I'll be looking forward to Coby's next bath to see if i can pass him off as a cow or a dalmation :HistericalSmiley: 

I wish the little mole on his butt would go away though, I always think he has a piece of poo that got stuck to his fur! :w00t:


----------



## Deborah

Rylee has no spots but she likes moonlight not sunlight. Marshmallow Fluff looked like a spotted cow whenever I gave her a bath. She loved being out in the sun. She would go out at noon and lay on the hot rocks I literally had to go and bring her inside to prevent her from getting sunburned.


----------



## luvmyfurbaby

I bathed Cody for the first time in the tub and since he wasn't standing up I noticed he was basically almost all brown/black with only a few albino spots on his back. So I guess that is normal he just has more pigmentation then most. Mia had cow spots on her belly but they are almost all gone.


----------



## camfan

Ollie was pink as a puppy but then turned like a purple-y color--no kidding--no spots or freckles at all, just an overall darkish color. But I do think it has faded a bit as he's gotten older (he's 18 mos).

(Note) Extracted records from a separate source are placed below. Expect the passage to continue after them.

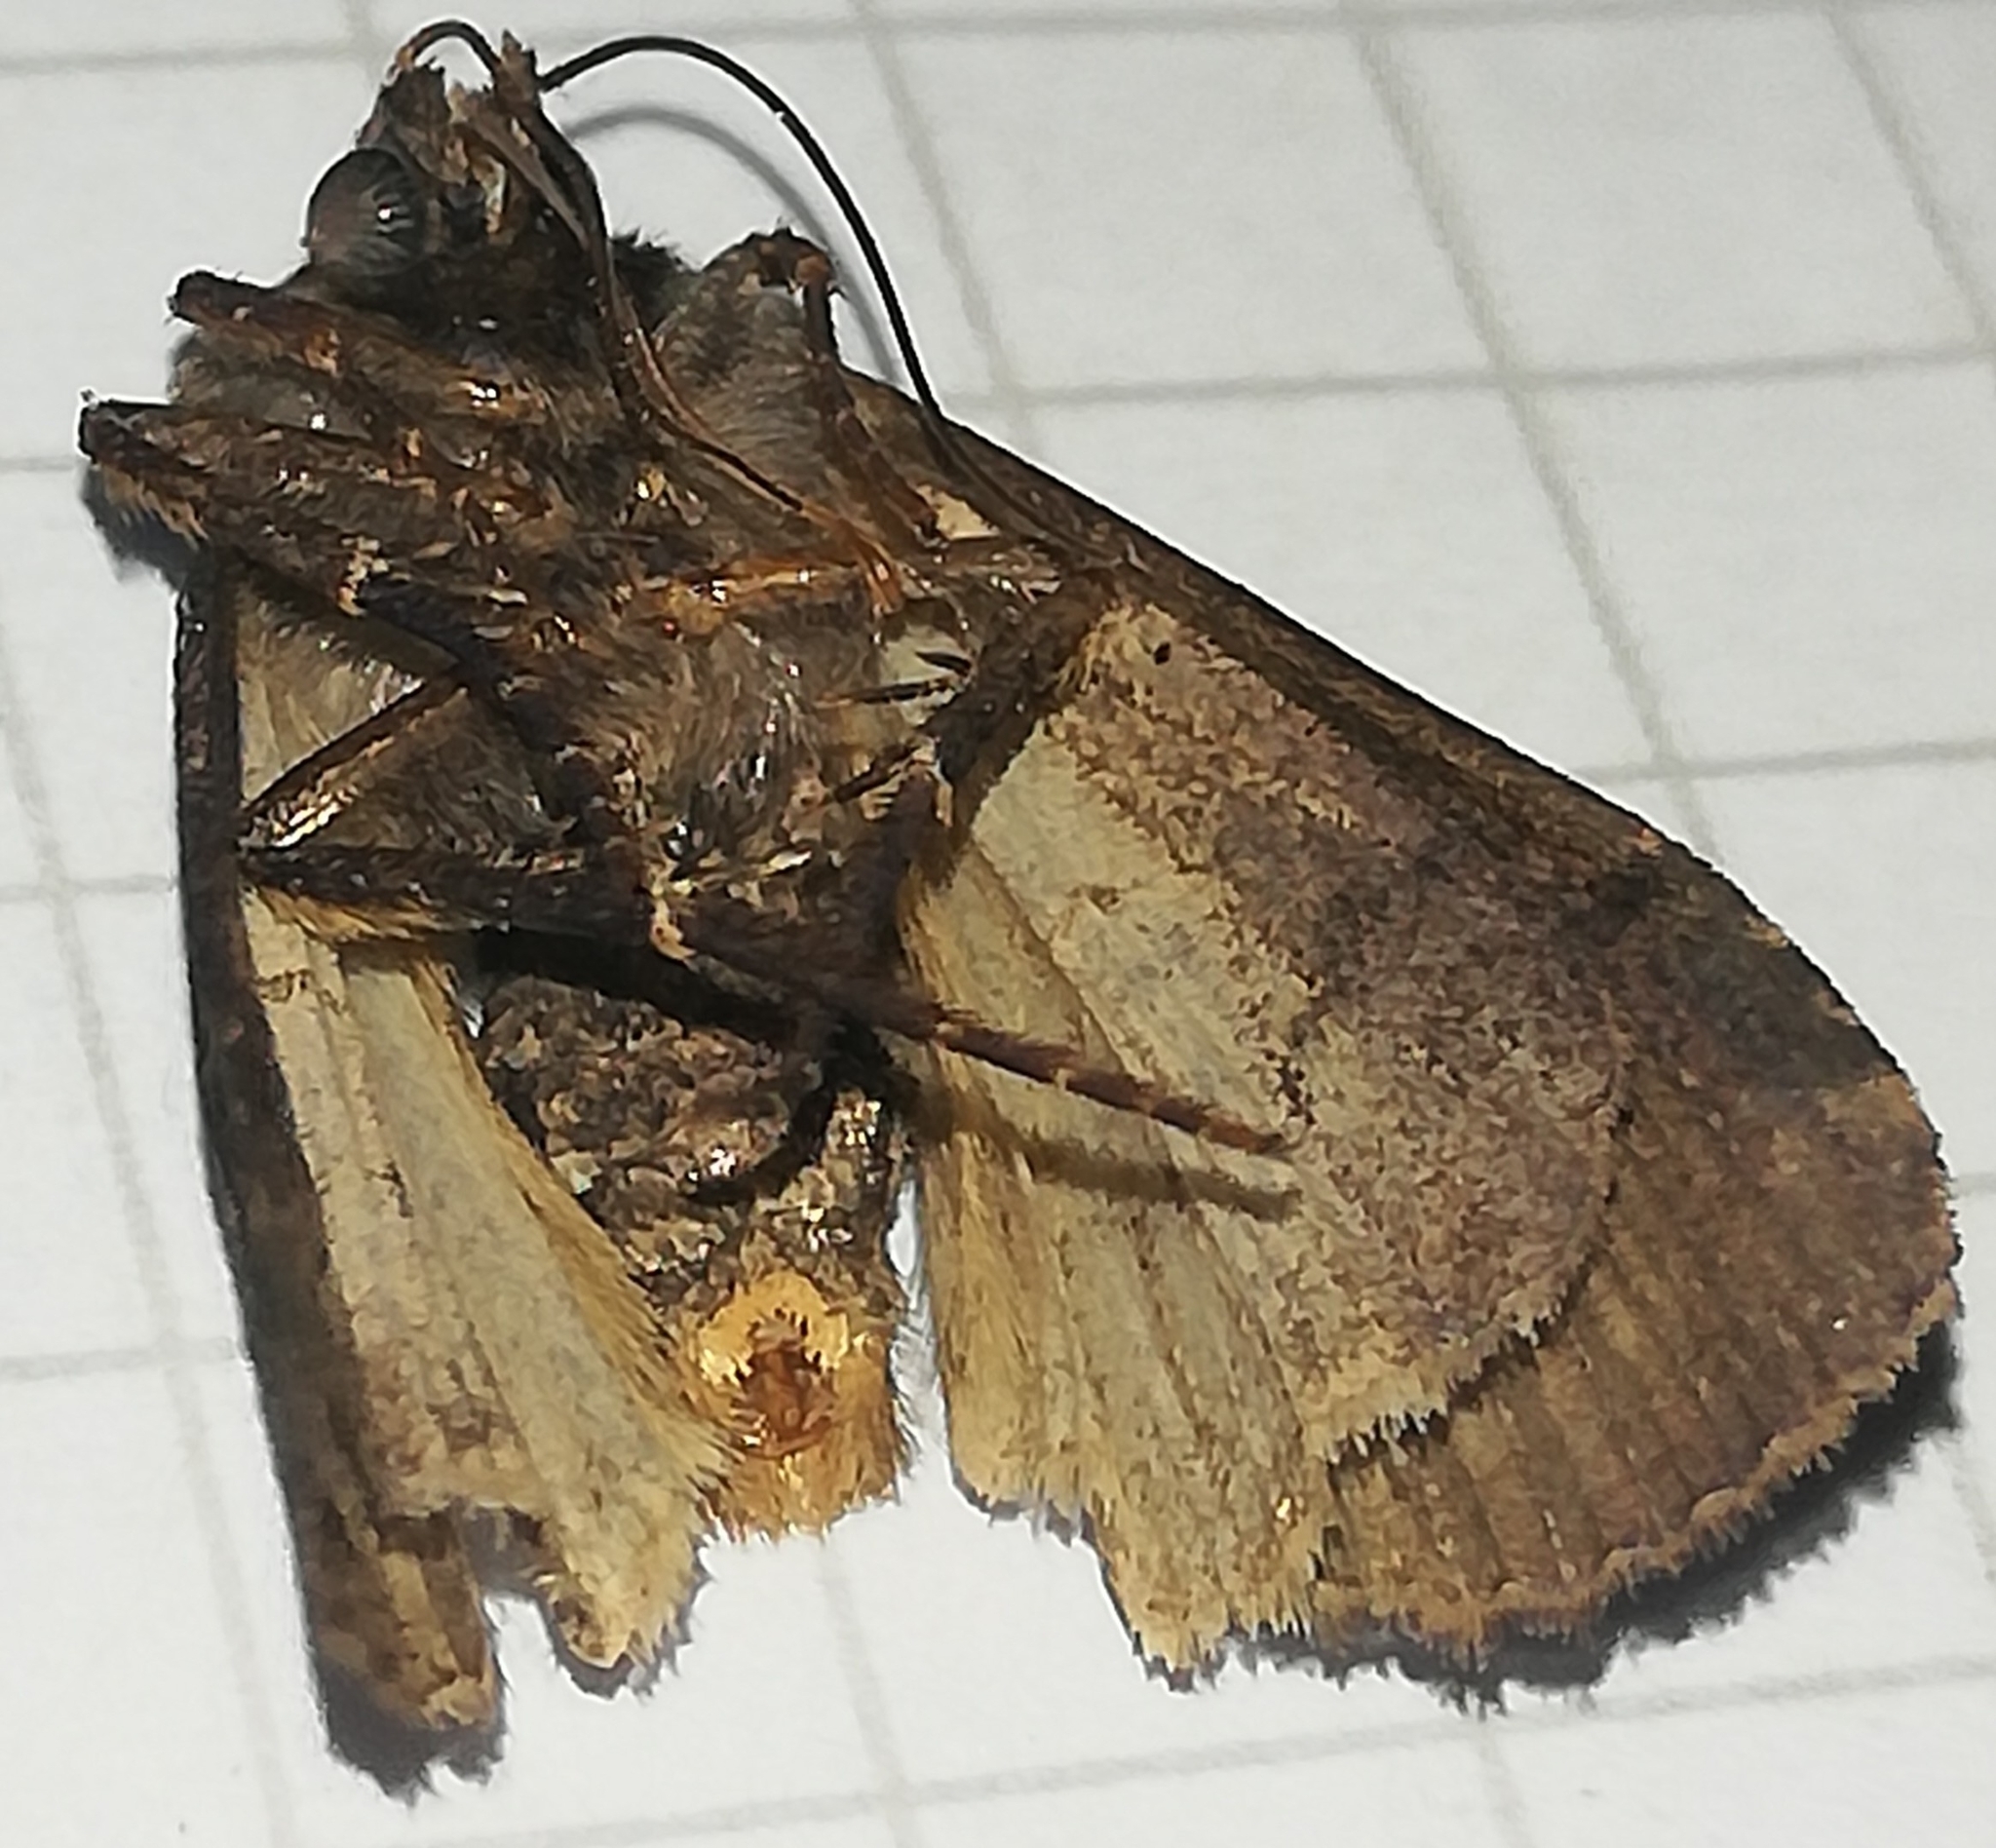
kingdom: Animalia
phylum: Arthropoda
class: Insecta
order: Lepidoptera
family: Noctuidae
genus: Xestia
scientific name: Xestia c-nigrum
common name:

My dad's malt is very freckled.


----------



## bellaratamaltese

It sounds like he just has good pigment. My puppy Chowder is getting ridiculous pigment, his muzzle is almost completely dark (like in my sig pic) Your baby is adorable!


----------



## theboyz

Ozzy has the spots on his tongue!!!!


----------



## gibbert

Tchelsi has always had lots of dark cow spots - these are very prominent when she's wet, but otherwise I can't see them (except for a small area on her widdle belly). When we first noticed the spots when she was a puppy, we thought she was part Chinese Crested! We were thinking that would explain those long legs of hers too. Of course that was before either of us learned that the spots are fairly common in Malts. I'm thinking one day we'll have Tchelsi tested to see if there are any other breeds in her lineage (she is from a puppymill). I'm kinda curious to find that out.


----------



## honeybun

Dark pigment like that I have been told is good.


----------